In this case the “woo” had tragic consequences. Heaven’s Gate, a weird UFO cult from Southern California, wove Hale-Bopp into the apocalyptic visions of their leader Marshal Applewhite. In March 1997, as Hale-Bopp was at its most prominent in the sky, 39 members of the cult committed ritual suicide, believing their souls would ascend to the UFO supposedly trailing the comet. Thus, Hale-Bopp is a celestial object with a body count.
Hale-Bopp also left its mark on popular culture. The Heaven’s Gate story is referenced in the movie Contact, which came out in the summer of 1997, which deals with societal reactions to the discovery of extraterrestrial intelligence. The next year a disaster film called Deep Impact loosely adapted the story of Hale-Bopp’s discovery. In the film, a teenage stargazer, played by a pre-Lord of the Rings Elijah Wood, discovers the comet at a class “star party” not unlike the real one where Thomas Bopp made his discovery. He alerts his science teacher, who tells an astronomer (played by Charles Martin Smith), who dies in a car accident shortly thereafter. The comet in the film–which is on a collision course with Earth, naturally–is, like Hale-Bopp, named jointly after its two discoverers, the Elijah Wood character and the astronomer. As if that wasn’t enough, another and much more awful comet-on-collision-with-Earth movie, Michael Bay’s Armageddon, also came out in 1998.

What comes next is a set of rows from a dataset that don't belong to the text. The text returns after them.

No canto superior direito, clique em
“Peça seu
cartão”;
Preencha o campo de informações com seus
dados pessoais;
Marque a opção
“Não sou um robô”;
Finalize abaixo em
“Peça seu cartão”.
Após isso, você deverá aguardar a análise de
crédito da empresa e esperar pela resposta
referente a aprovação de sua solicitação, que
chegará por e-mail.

Hale-Bopp was certainly an event, but it’s a very isolated one. Astronomers have calculated that its orbit is so large that it won’t be back to our neighborhood until the year 4385. Its last visit to the central solar system was in 2215 BCE. That certainly was a long time ago, but just to put that in perspective, in 2215 BCE “Ötzi,” the frozen iceman discovered in Italy in 1991 who I profiled on this blog last night, had already been dead for 1,100 years.